Assignment:
Going through the data below, please show each line containing the string "thickness".

Data START

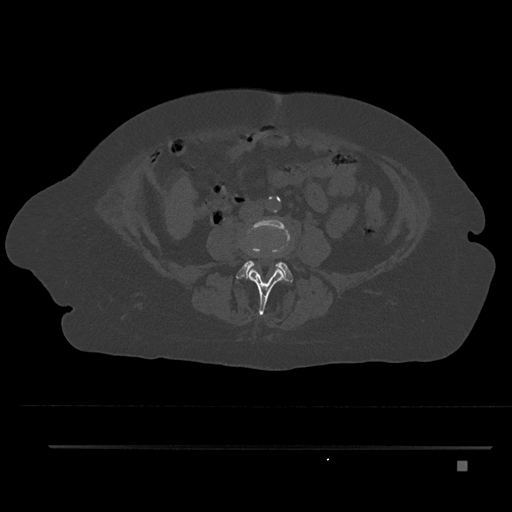
CT including the spine, one axial slice; position 105 of 797 along the scan axis; reconstruction kernel Br40s/3; 120 kVp; bone window (W 1800 / L 400 HU); 0.5 mm slice thickness; 512 × 512 image matrix. Patient: female, 76 years. Case-level facts recorded for this patient, not image findings: primary cancer: lung; vertebrae with lytic lesions (as recorded): T11, L3.
Structures marked on this image (semi-automatically segmented with operator editing):
- L3 vertebra: bounding box <249,266,285,315> (left, top, right, bottom; pixels)
- L4 vertebra: <236,220,293,282>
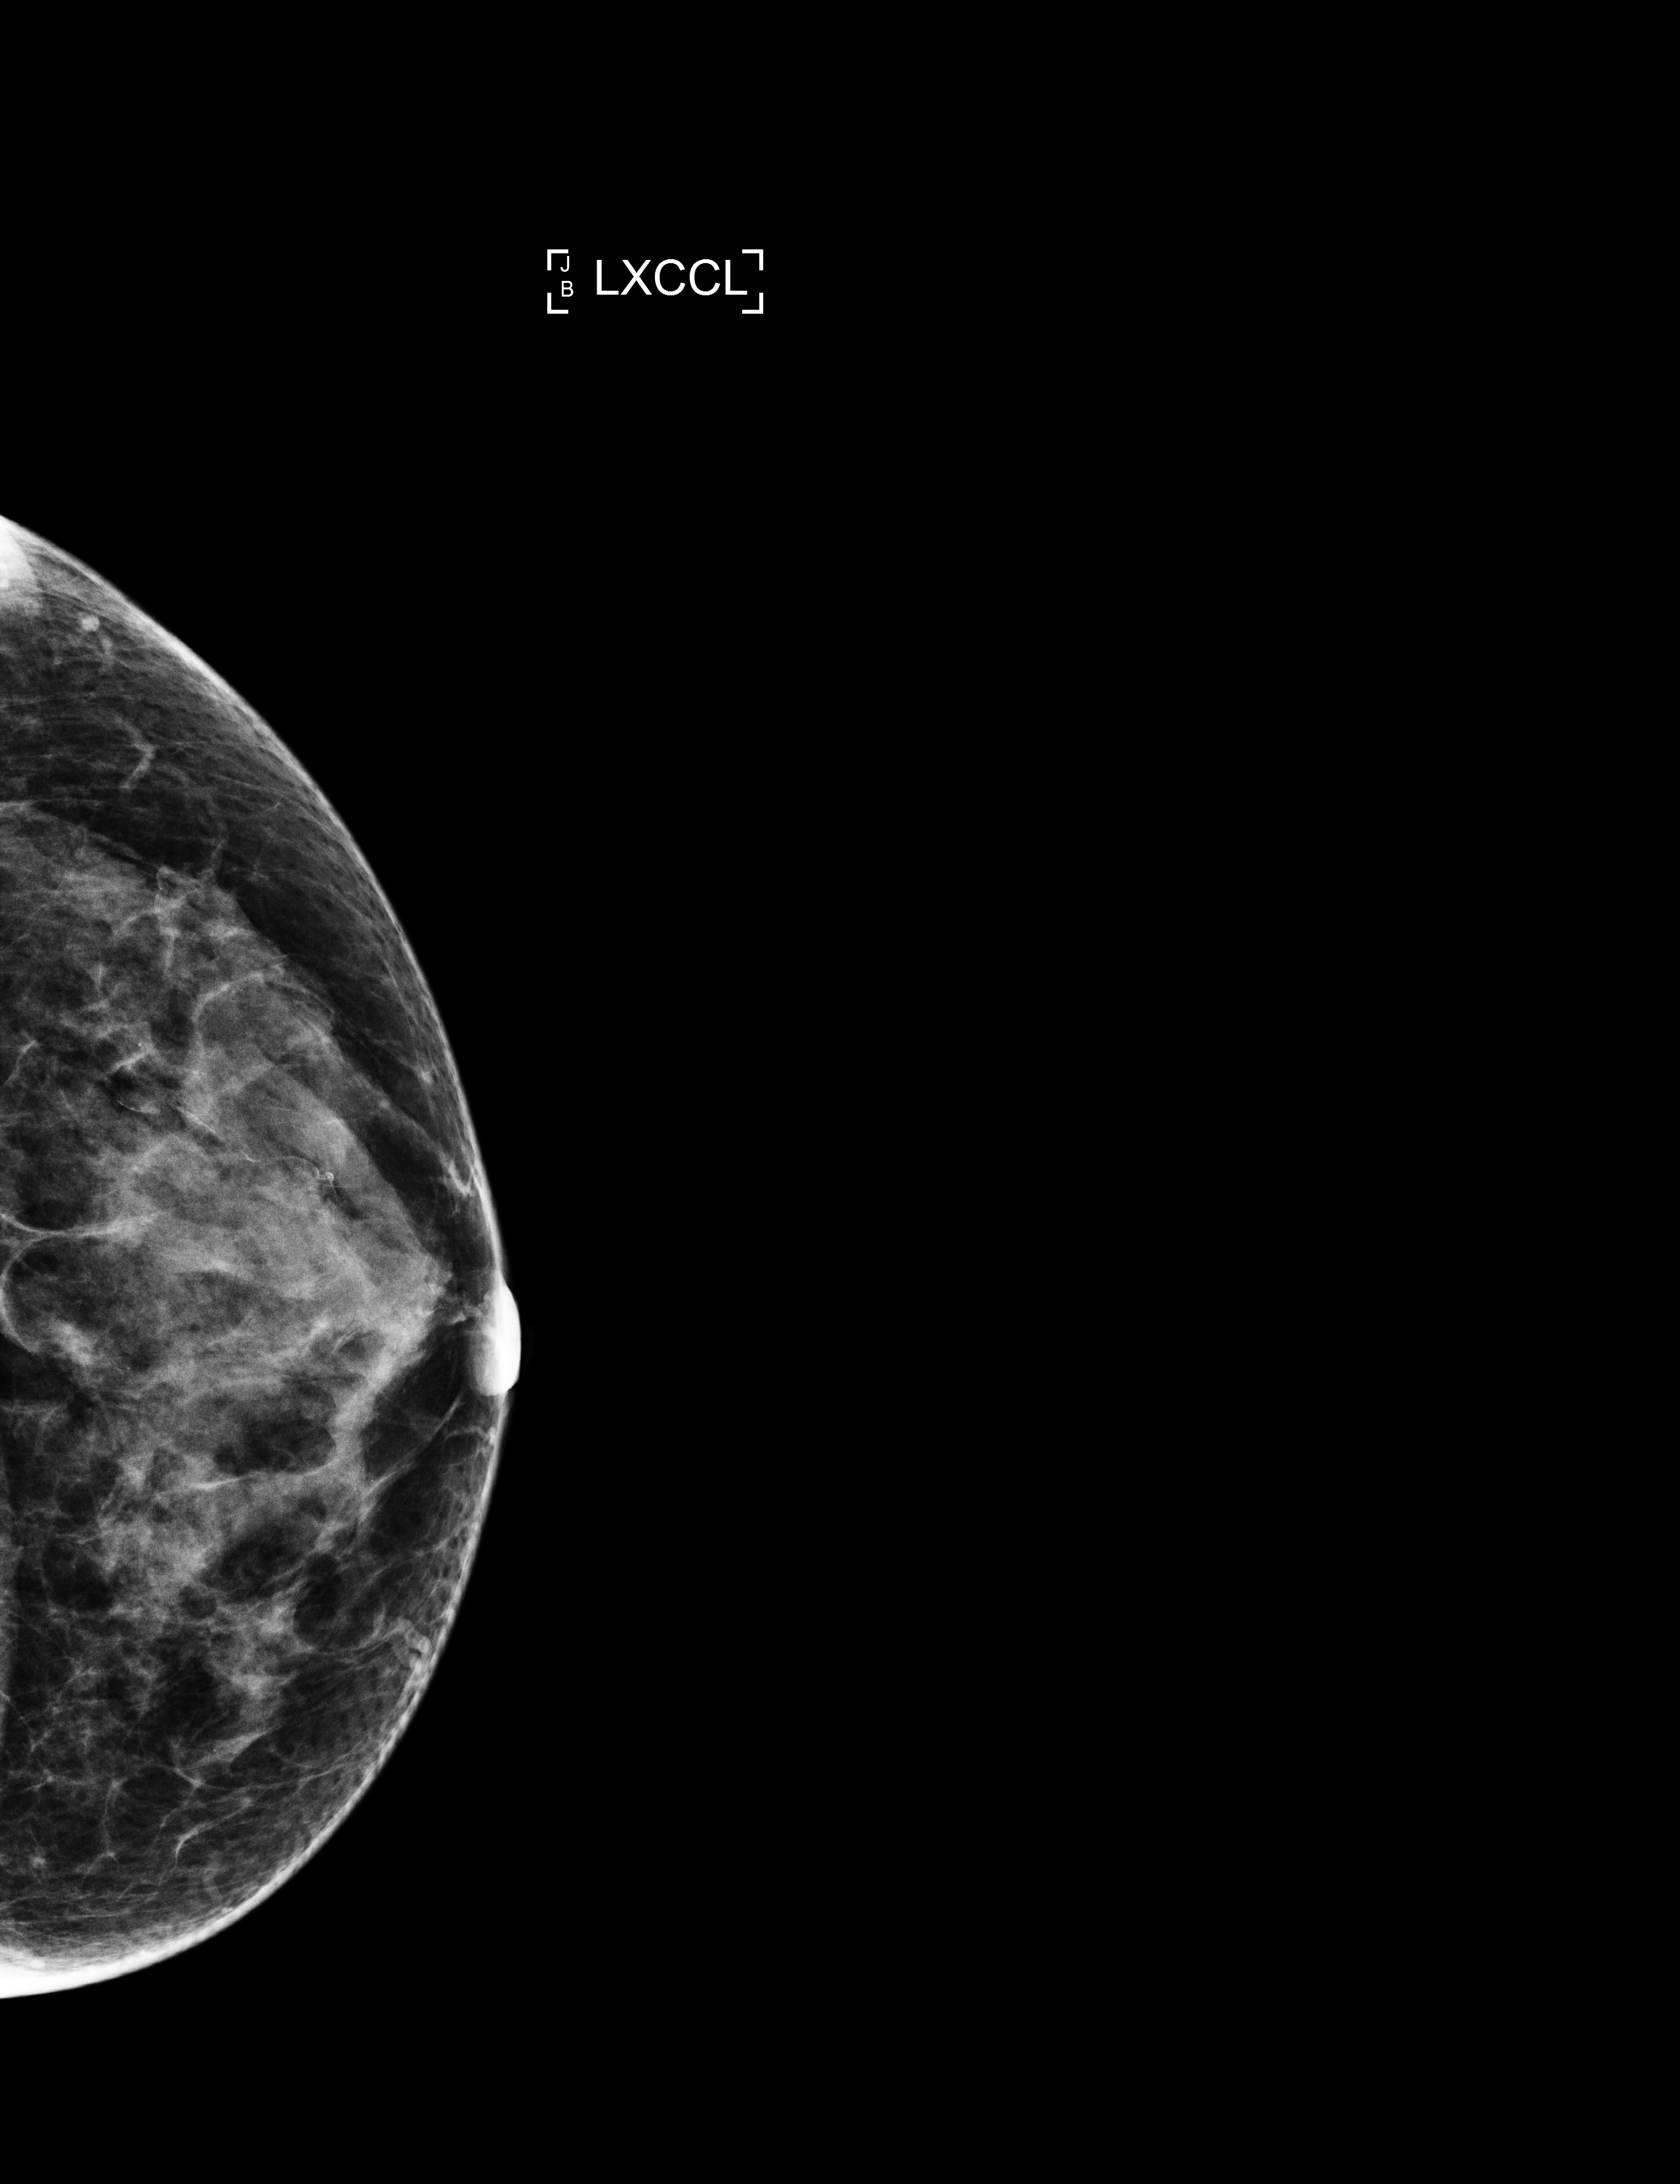
Annual screening mammography examination, compressed breast thickness 39 mm, system: Selenia Dimensions. Female patient, age 58 years.
Image type: full-field digital mammogram. Breast: left. Projection: exaggerated CC view (lateral).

Data END

Solution to the exercise:
CT including the spine, one axial slice; position 105 of 797 along the scan axis; reconstruction kernel Br40s/3; 120 kVp; bone window (W 1800 / L 400 HU); 0.5 mm slice thickness; 512 × 512 image matrix. Patient: female, 76 years. Case-level facts recorded for this patient, not image findings: primary cancer: lung; vertebrae with lytic lesions (as recorded): T11, L3.
Annual screening mammography examination, compressed breast thickness 39 mm, system: Selenia Dimensions. Female patient, age 58 years.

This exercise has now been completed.